→ YOUR OBJECTIVE: Convert the lines of the records from the one containing "bool runAllTests(int argc, char" through the one containing "- Providing financial", inclusive, into a Markdown table with the columns Row and Line, numbering each row and omitting blank lines. Leave the pictures out of the table.

→ THE INPUT:
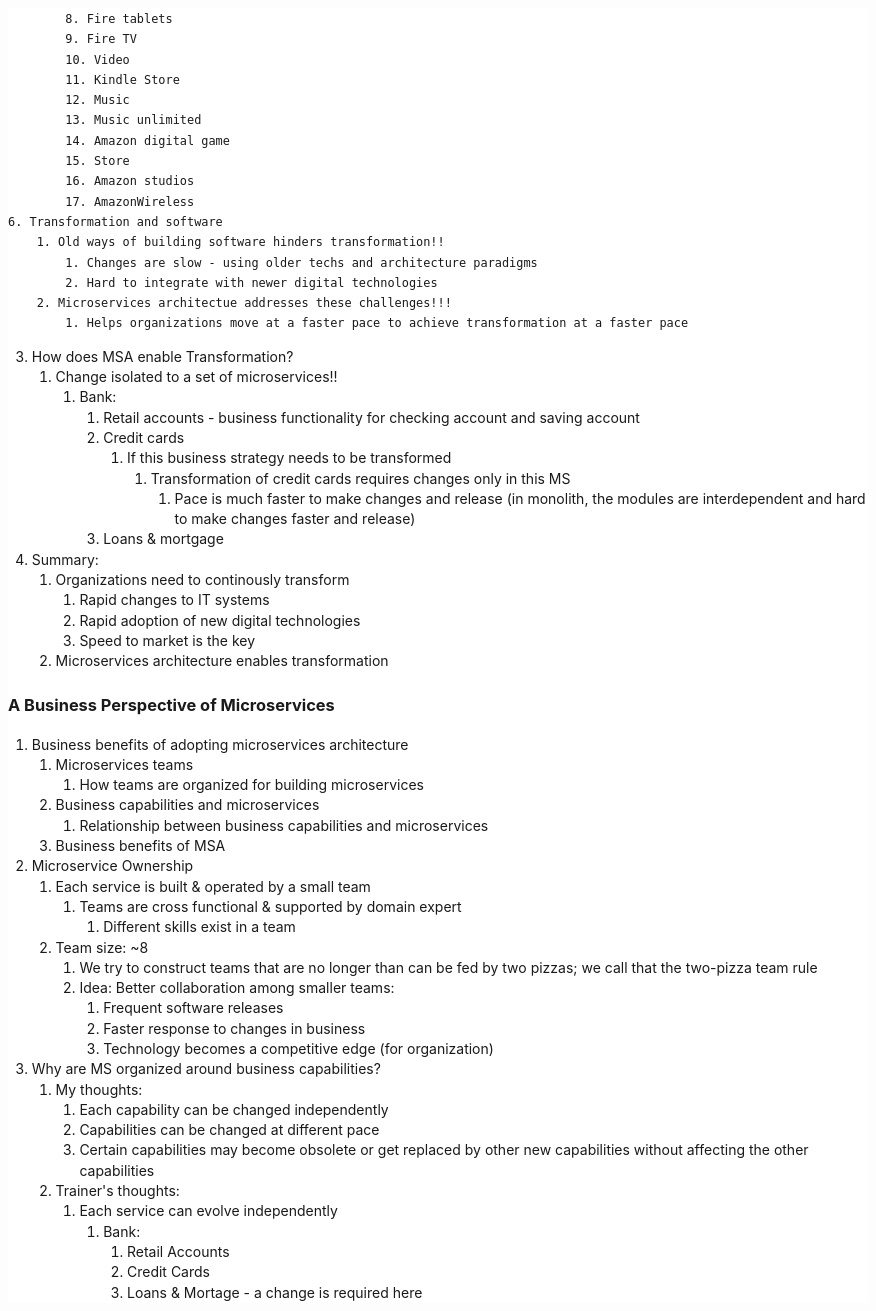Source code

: 			8. Fire tablets
			9. Fire TV
			10. Video
			11. Kindle Store
			12. Music
			13. Music unlimited
			14. Amazon digital game
			15. Store
			16. Amazon studios
			17. AmazonWireless
	6. Transformation and software
		1. Old ways of building software hinders transformation!!
			1. Changes are slow - using older techs and architecture paradigms
			2. Hard to integrate with newer digital technologies
		2. Microservices architectue addresses these challenges!!!
			1. Helps organizations move at a faster pace to achieve transformation at a faster pace
3. How does MSA enable Transformation?
	1. Change isolated to a set of microservices!!
		1. Bank:
			1. Retail accounts - business functionality for checking account and saving account
			2. Credit cards
				1. If this business strategy needs to be transformed
					1. Transformation of credit cards requires changes only in this MS
						1. Pace is much faster to make changes and release (in monolith, the modules are interdependent and hard to make changes faster and release)
			3. Loans & mortgage
4. Summary:
	1. Organizations need to continously transform
		1. Rapid changes to IT systems
		2. Rapid adoption of new digital technologies
		3. Speed to market is the key
	2. Microservices architecture enables transformation

### A Business Perspective of Microservices ###
1. Business benefits of adopting microservices architecture
	1. Microservices teams
		1. How teams are organized for building microservices
	2. Business capabilities and microservices
		1. Relationship between business capabilities and microservices
	3. Business benefits of MSA
2. Microservice Ownership
	1. Each service is built & operated by a small team
		1. Teams are cross functional & supported by domain expert
			1. Different skills exist in a team
	2. Team size: ~8
		1. We try to construct teams that are no longer than can be fed by two pizzas; we call that the two-pizza team rule
		2. Idea: Better collaboration among smaller teams:
			1. Frequent software releases
			2. Faster response to changes in business
			3. Technology becomes a competitive edge (for organization)
3. Why are MS organized around business capabilities?
	1. My thoughts:
		1. Each capability can be changed independently
		2. Capabilities can be changed at different pace
		3. Certain capabilities may become obsolete or get replaced by other new capabilities without affecting the other capabilities
	2. Trainer's thoughts:
		1. Each service can evolve independently
			1. Bank:
				1. Retail Accounts
				2. Credit Cards
				3. Loans & Mortage - a change is required here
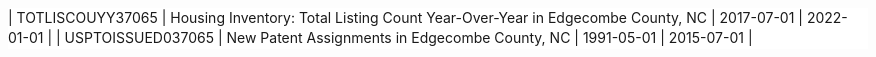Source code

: | TOTLISCOUYY37065          | Housing Inventory: Total Listing Count Year-Over-Year in Edgecombe County, NC                                                                                                 | 2017-07-01          | 2022-01-01        |
| USPTOISSUED037065         | New Patent Assignments in Edgecombe County, NC                                                                                                                                | 1991-05-01          | 2015-07-01        |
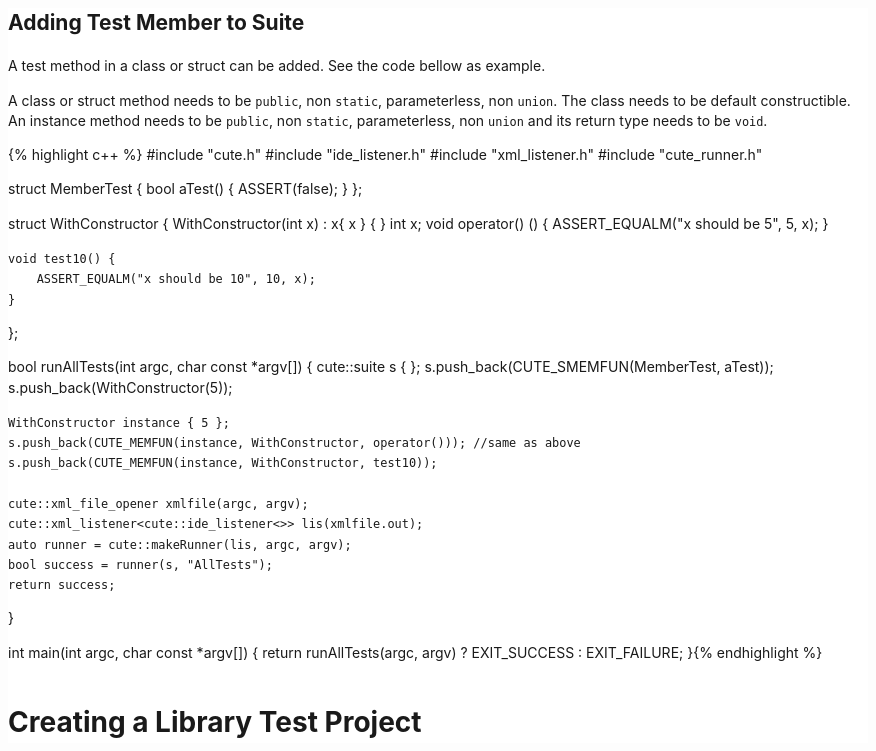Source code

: ## Adding Test Member to Suite
<a name="addingtestmembertosuite"></a>

A test method in a class or struct can be added. See the code bellow as example.

A class or struct method needs to be `public`, non `static`, parameterless, non `union`. The class needs to be default constructible. An instance method needs to be `public`, non `static`, parameterless, non `union` and its return type needs to be `void`.

{% highlight c++ %}
#include "cute.h"
#include "ide_listener.h"
#include "xml_listener.h"
#include "cute_runner.h"

struct MemberTest {
    bool aTest() {
        ASSERT(false);
    }
};

struct WithConstructor {
    WithConstructor(int x) : x{ x } { }
    int x;
    void operator() () {
        ASSERT_EQUALM("x should be 5", 5, x);
    }

    void test10() {
        ASSERT_EQUALM("x should be 10", 10, x);
    }
};

bool runAllTests(int argc, char const *argv[]) {
	cute::suite s { };
	s.push_back(CUTE_SMEMFUN(MemberTest, aTest));
	s.push_back(WithConstructor(5));

	WithConstructor instance { 5 };
	s.push_back(CUTE_MEMFUN(instance, WithConstructor, operator())); //same as above
	s.push_back(CUTE_MEMFUN(instance, WithConstructor, test10));

	cute::xml_file_opener xmlfile(argc, argv);
	cute::xml_listener<cute::ide_listener<>> lis(xmlfile.out);
	auto runner = cute::makeRunner(lis, argc, argv);
	bool success = runner(s, "AllTests");
	return success;
}

int main(int argc, char const *argv[]) {
    return runAllTests(argc, argv) ? EXIT_SUCCESS : EXIT_FAILURE;
}{% endhighlight %}

# Creating a Library Test Project
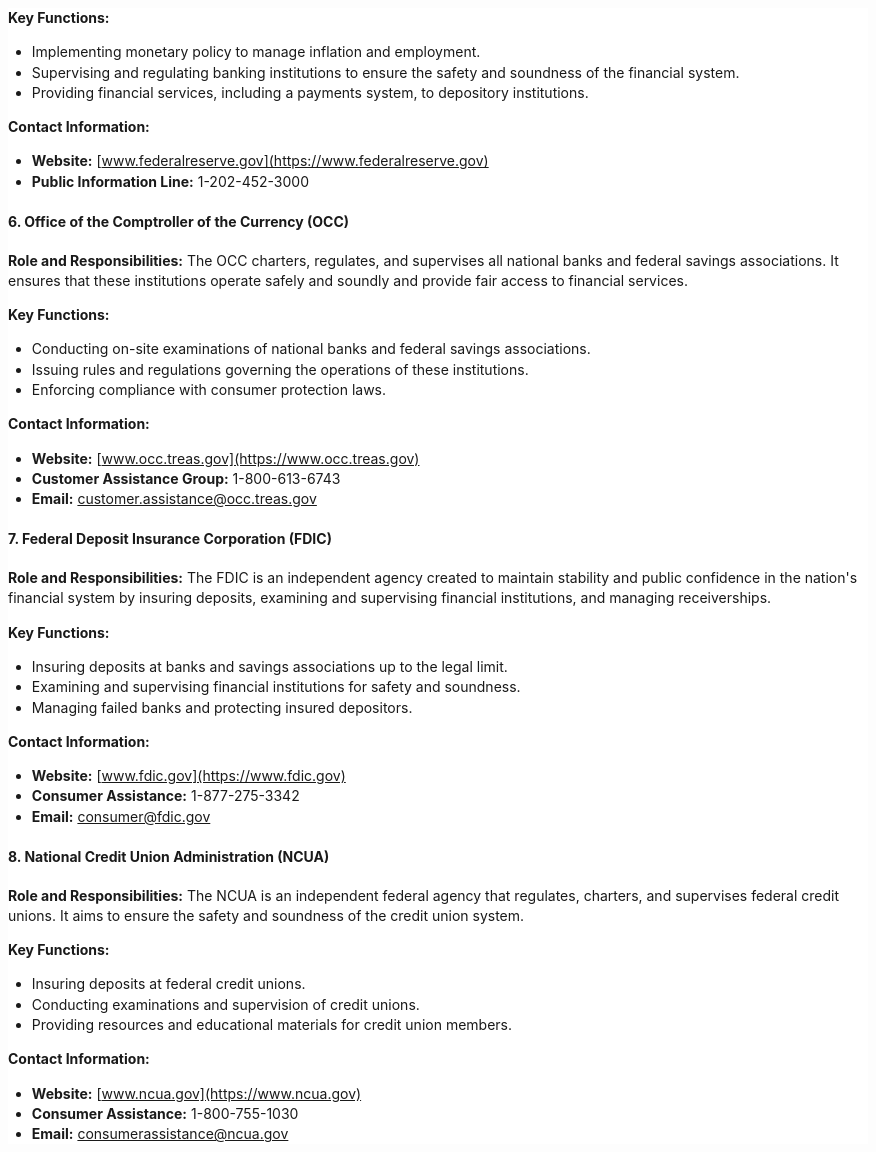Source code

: **Key Functions:**
- Implementing monetary policy to manage inflation and employment.
- Supervising and regulating banking institutions to ensure the safety and soundness of the financial system.
- Providing financial services, including a payments system, to depository institutions.

**Contact Information:**
- **Website:** [www.federalreserve.gov](https://www.federalreserve.gov)
- **Public Information Line:** 1-202-452-3000

#### 6. Office of the Comptroller of the Currency (OCC)

**Role and Responsibilities:**
The OCC charters, regulates, and supervises all national banks and federal savings associations. It ensures that these institutions operate safely and soundly and provide fair access to financial services.

**Key Functions:**
- Conducting on-site examinations of national banks and federal savings associations.
- Issuing rules and regulations governing the operations of these institutions.
- Enforcing compliance with consumer protection laws.

**Contact Information:**
- **Website:** [www.occ.treas.gov](https://www.occ.treas.gov)
- **Customer Assistance Group:** 1-800-613-6743
- **Email:** customer.assistance@occ.treas.gov

#### 7. Federal Deposit Insurance Corporation (FDIC)

**Role and Responsibilities:**
The FDIC is an independent agency created to maintain stability and public confidence in the nation's financial system by insuring deposits, examining and supervising financial institutions, and managing receiverships.

**Key Functions:**
- Insuring deposits at banks and savings associations up to the legal limit.
- Examining and supervising financial institutions for safety and soundness.
- Managing failed banks and protecting insured depositors.

**Contact Information:**
- **Website:** [www.fdic.gov](https://www.fdic.gov)
- **Consumer Assistance:** 1-877-275-3342
- **Email:** consumer@fdic.gov

#### 8. National Credit Union Administration (NCUA)

**Role and Responsibilities:**
The NCUA is an independent federal agency that regulates, charters, and supervises federal credit unions. It aims to ensure the safety and soundness of the credit union system.

**Key Functions:**
- Insuring deposits at federal credit unions.
- Conducting examinations and supervision of credit unions.
- Providing resources and educational materials for credit union members.

**Contact Information:**
- **Website:** [www.ncua.gov](https://www.ncua.gov)
- **Consumer Assistance:** 1-800-755-1030
- **Email:** consumerassistance@ncua.gov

→ EXERCISE RESPONSE:
| Row | Line |
|---|---|
| 1 | bool runAllTests(int argc, char const *argv[]) { |
| 2 | 	cute::suite s { }; |
| 3 | 	s.push_back(CUTE_SMEMFUN(MemberTest, aTest)); |
| 4 | 	s.push_back(WithConstructor(5)); |
| 5 | 	WithConstructor instance { 5 }; |
| 6 | 	s.push_back(CUTE_MEMFUN(instance, WithConstructor, operator())); //same as above |
| 7 | 	s.push_back(CUTE_MEMFUN(instance, WithConstructor, test10)); |
| 8 | 	cute::xml_file_opener xmlfile(argc, argv); |
| 9 | 	cute::xml_listener<cute::ide_listener<>> lis(xmlfile.out); |
| 10 | 	auto runner = cute::makeRunner(lis, argc, argv); |
| 11 | 	bool success = runner(s, "AllTests"); |
| 12 | 	return success; |
| 13 | } |
| 14 | int main(int argc, char const *argv[]) { |
| 15 |     return runAllTests(argc, argv) ? EXIT_SUCCESS : EXIT_FAILURE; |
| 16 | }{% endhighlight %} |
| 17 | # Creating a Library Test Project |
| 18 | Source code |
| 19 | : **Key Functions:** |
| 20 | - Implementing monetary policy to manage inflation and employment. |
| 21 | - Supervising and regulating banking institutions to ensure the safety and soundness of the financial system. |
| 22 | - Providing financial services, including a payments system, to depository institutions. |